PROBLEM DESCRIPTION
Copy out the entries below word for word, leaving out the pictures.

THE DATA
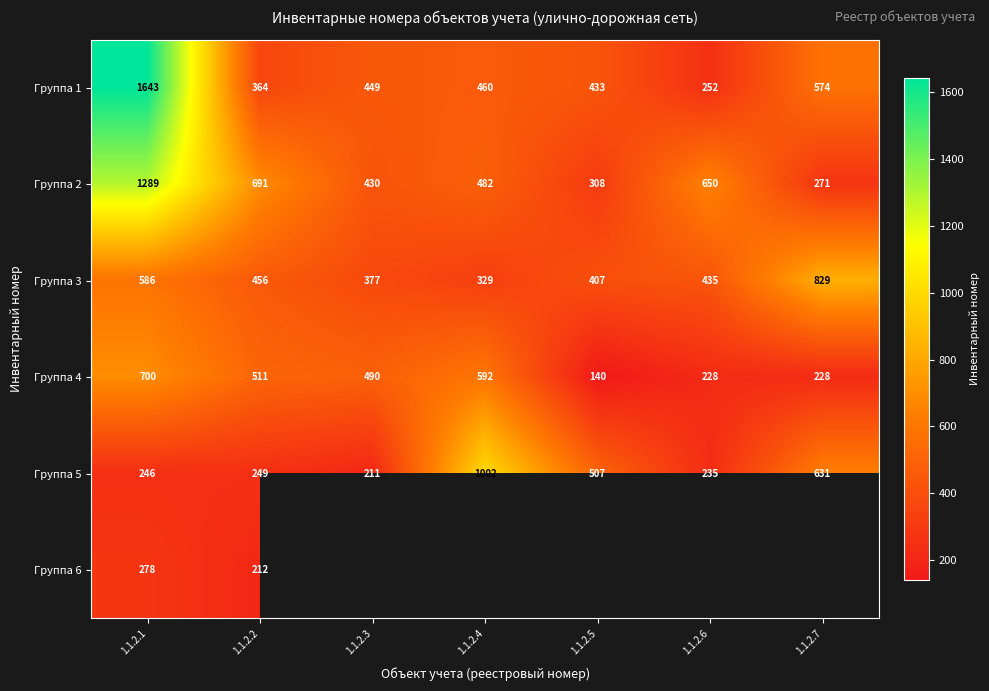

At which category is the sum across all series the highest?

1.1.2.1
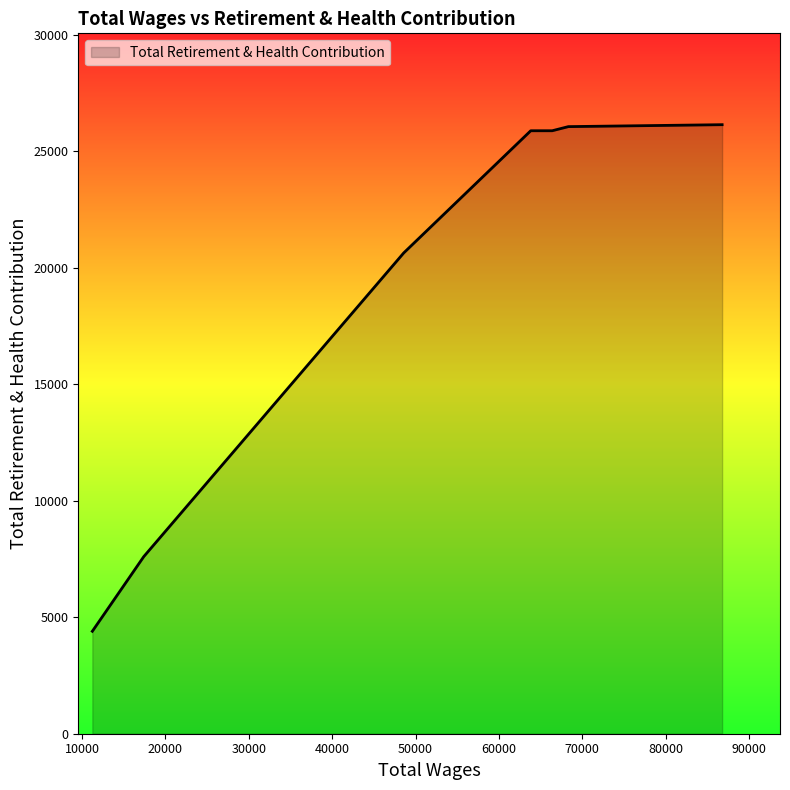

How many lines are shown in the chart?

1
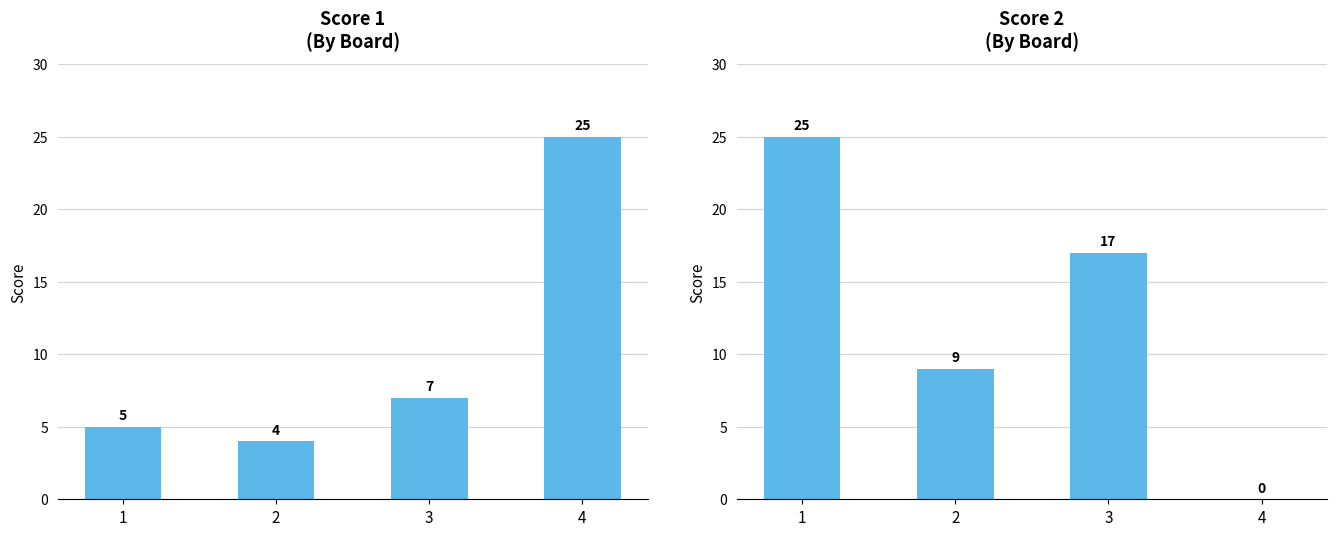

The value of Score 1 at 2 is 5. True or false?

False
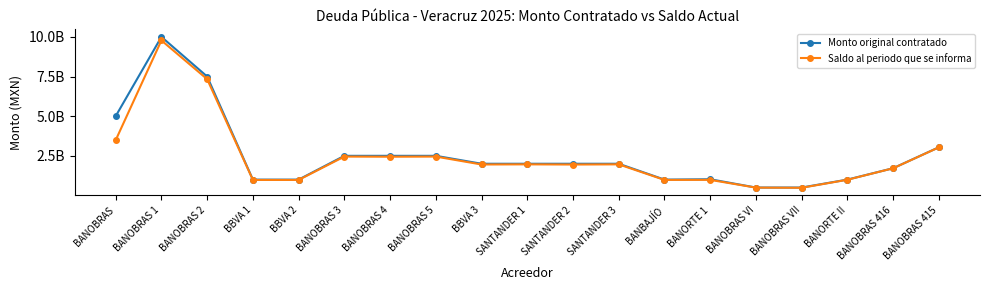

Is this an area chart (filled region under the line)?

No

ANSWER TO THE EXERCISE
At which category is the sum across all series the highest?

1.1.2.1

How many lines are shown in the chart?

1

The value of Score 1 at 2 is 5. True or false?

False

Is this an area chart (filled region under the line)?

No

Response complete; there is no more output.